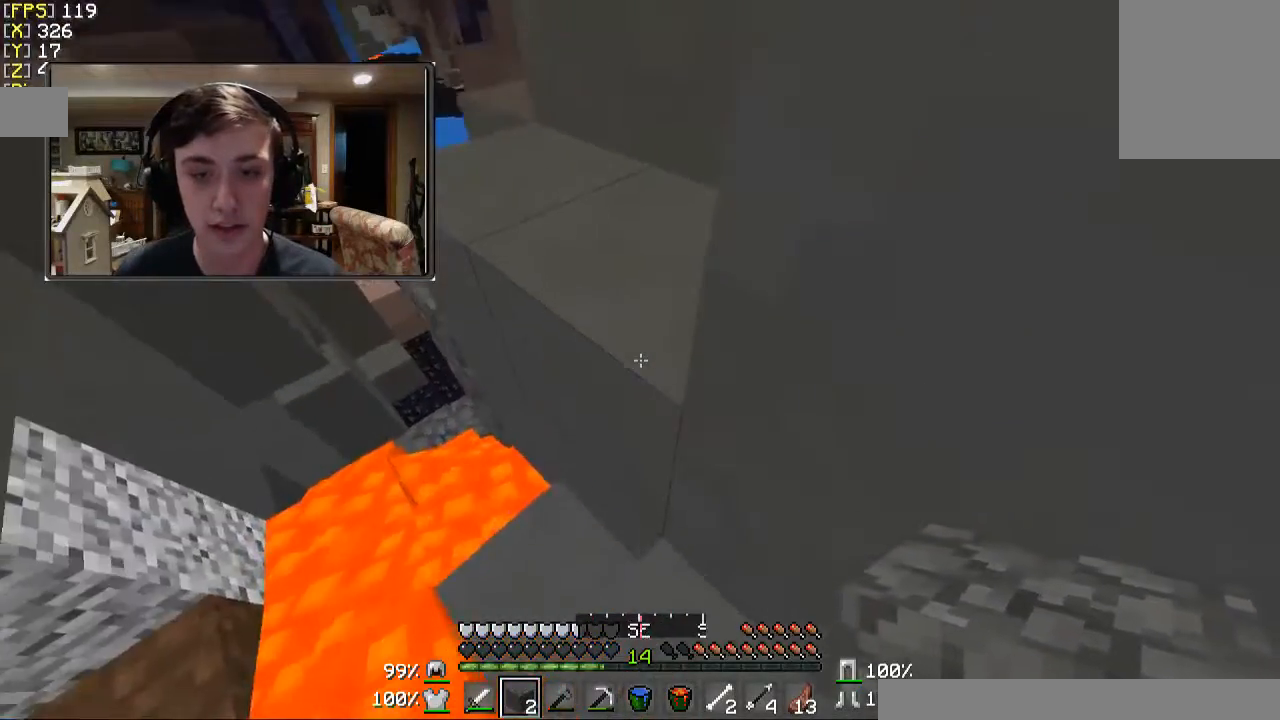
{"keys": ["w"], "mouse": [], "events": [[33, "w", "down"]]}
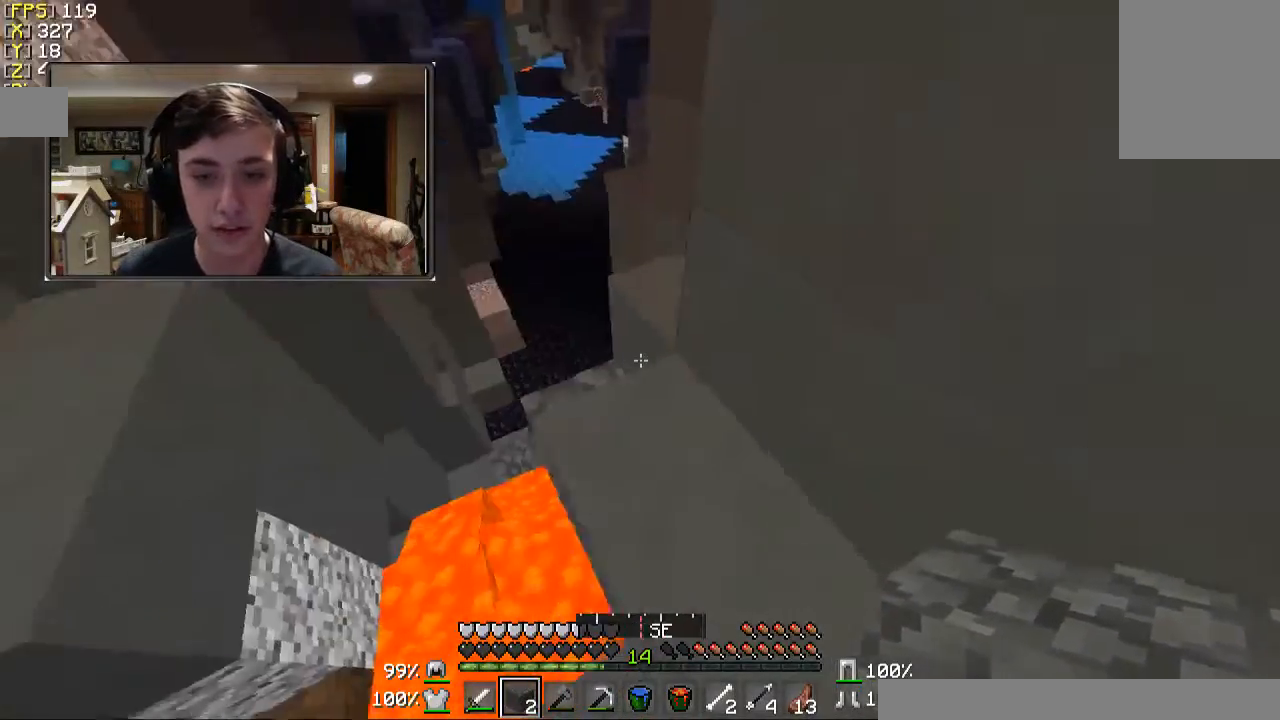
{"keys": [], "mouse": [], "events": [[500, "w", "up"]]}
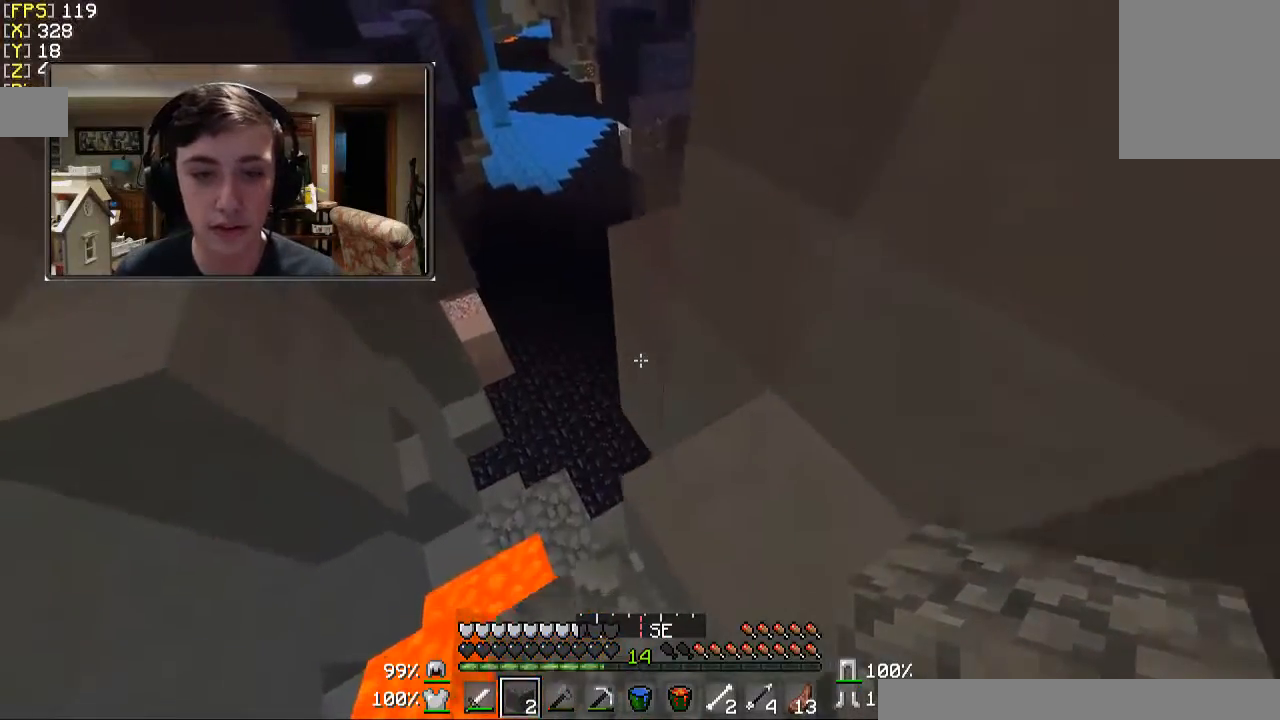
{"keys": [], "mouse": [], "events": [[267, "a", "down"], [333, "a", "up"], [433, "s", "down"], [500, "s", "up"]]}
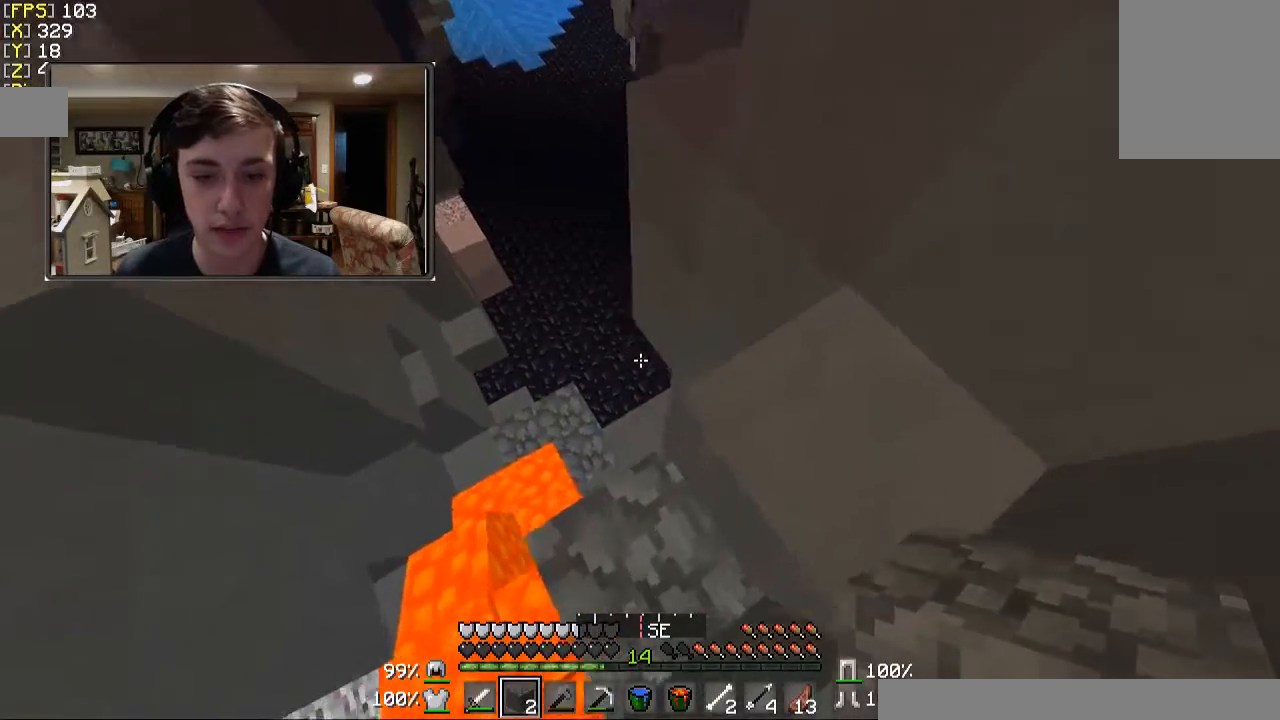
{"keys": [], "mouse": [], "events": []}
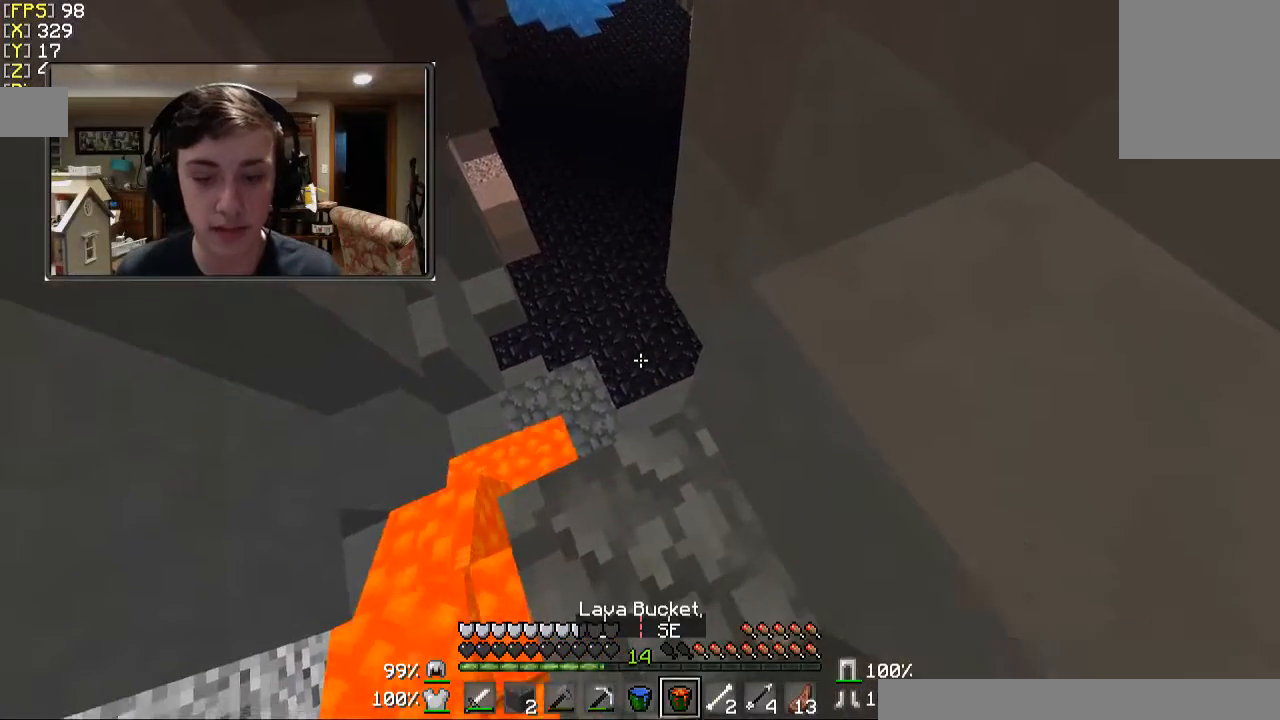
{"keys": [], "mouse": [], "events": []}
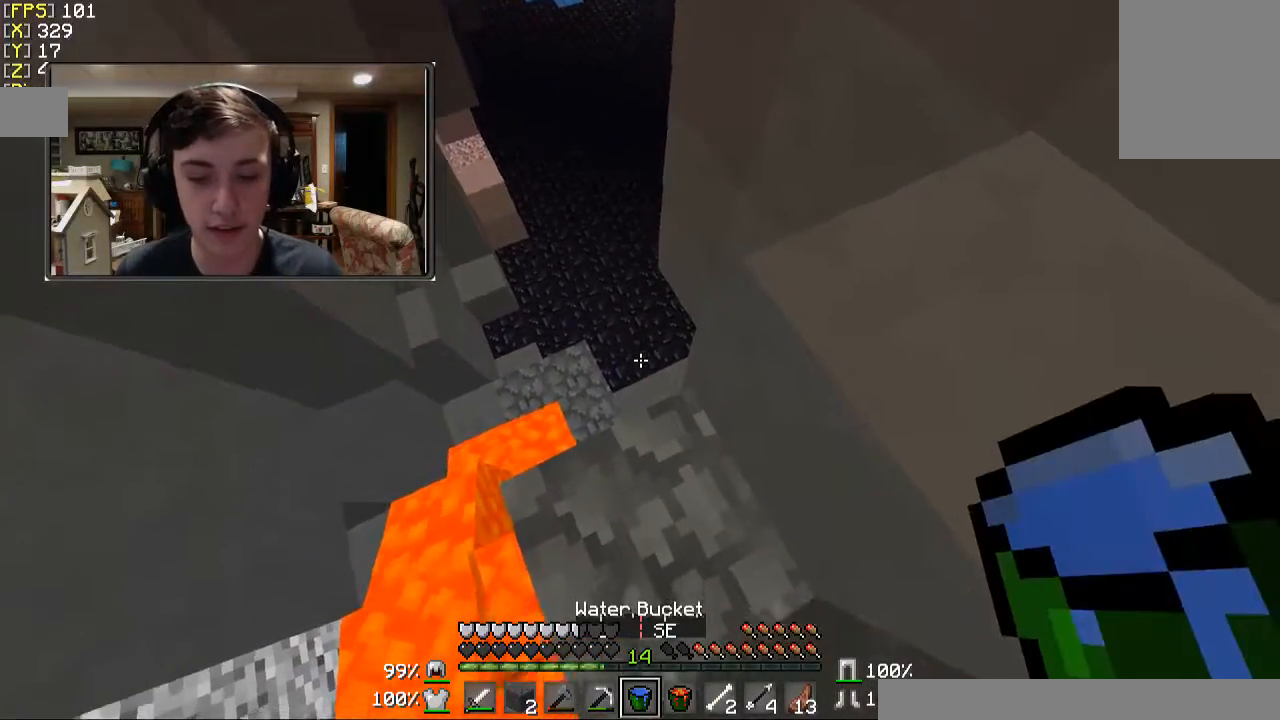
{"keys": ["d"], "mouse": [], "events": [[133, "w", "down"], [467, "d", "down"], [467, "w", "up"]]}
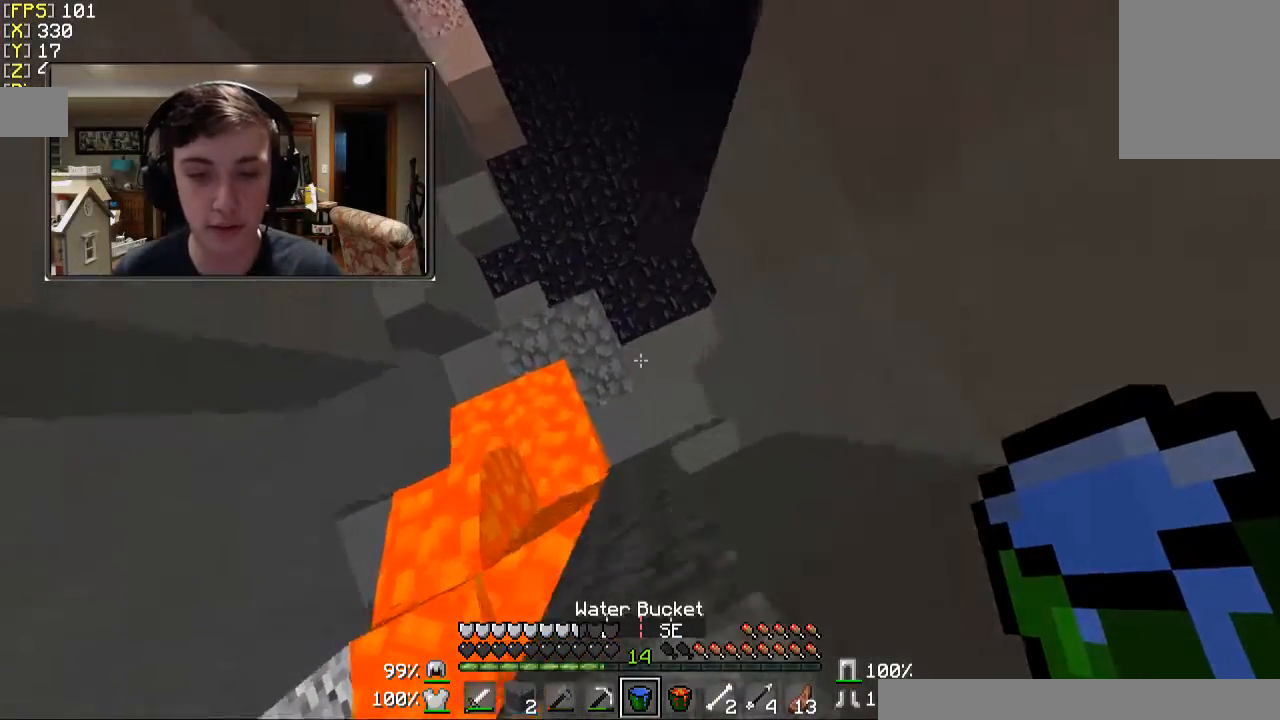
{"keys": [], "mouse": ["right"], "events": [[133, "d", "up"], [367, "mouse_right", "down"]]}
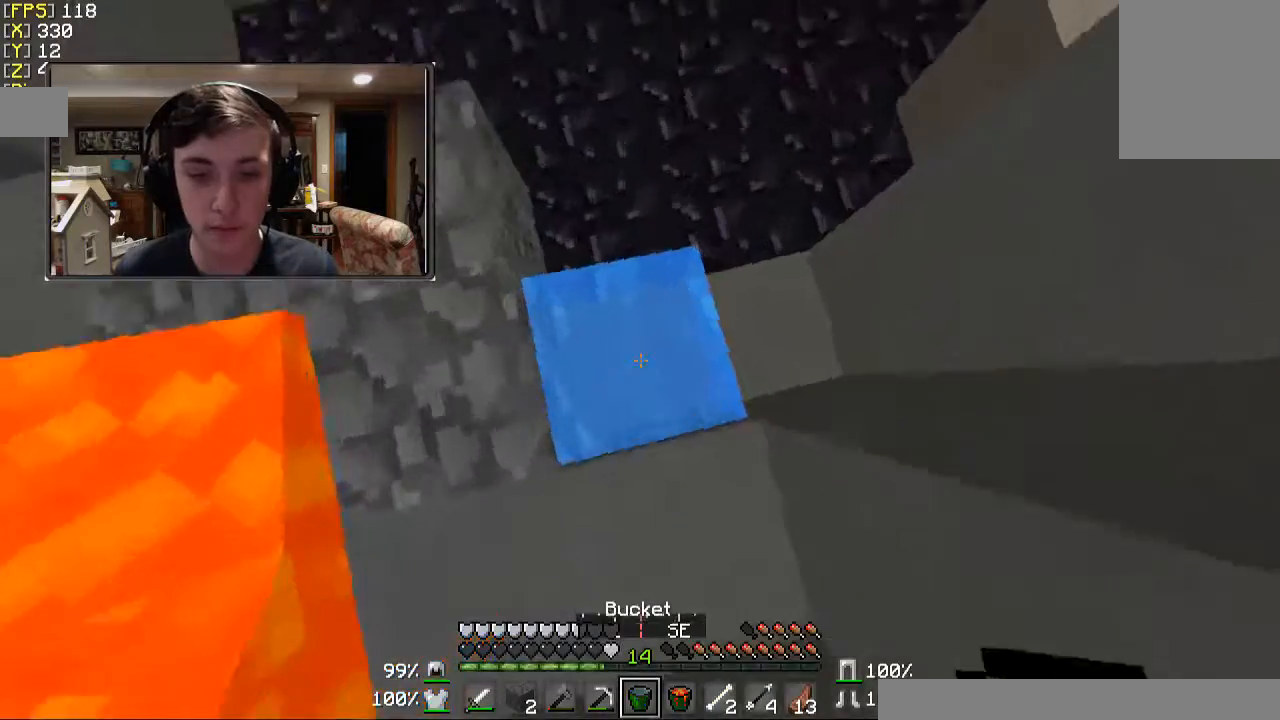
{"keys": [], "mouse": [], "events": [[233, "mouse_right", "up"]]}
================================
Task prompt:
From the first line to the last, write out the data above exactly. Omit the pictures.

Finished exercise:
{"keys": ["w"], "mouse": [], "events": [[33, "w", "down"]]}
{"keys": [], "mouse": [], "events": [[500, "w", "up"]]}
{"keys": [], "mouse": [], "events": [[267, "a", "down"], [333, "a", "up"], [433, "s", "down"], [500, "s", "up"]]}
{"keys": [], "mouse": [], "events": []}
{"keys": [], "mouse": [], "events": []}
{"keys": ["d"], "mouse": [], "events": [[133, "w", "down"], [467, "d", "down"], [467, "w", "up"]]}
{"keys": [], "mouse": ["right"], "events": [[133, "d", "up"], [367, "mouse_right", "down"]]}
{"keys": [], "mouse": [], "events": [[233, "mouse_right", "up"]]}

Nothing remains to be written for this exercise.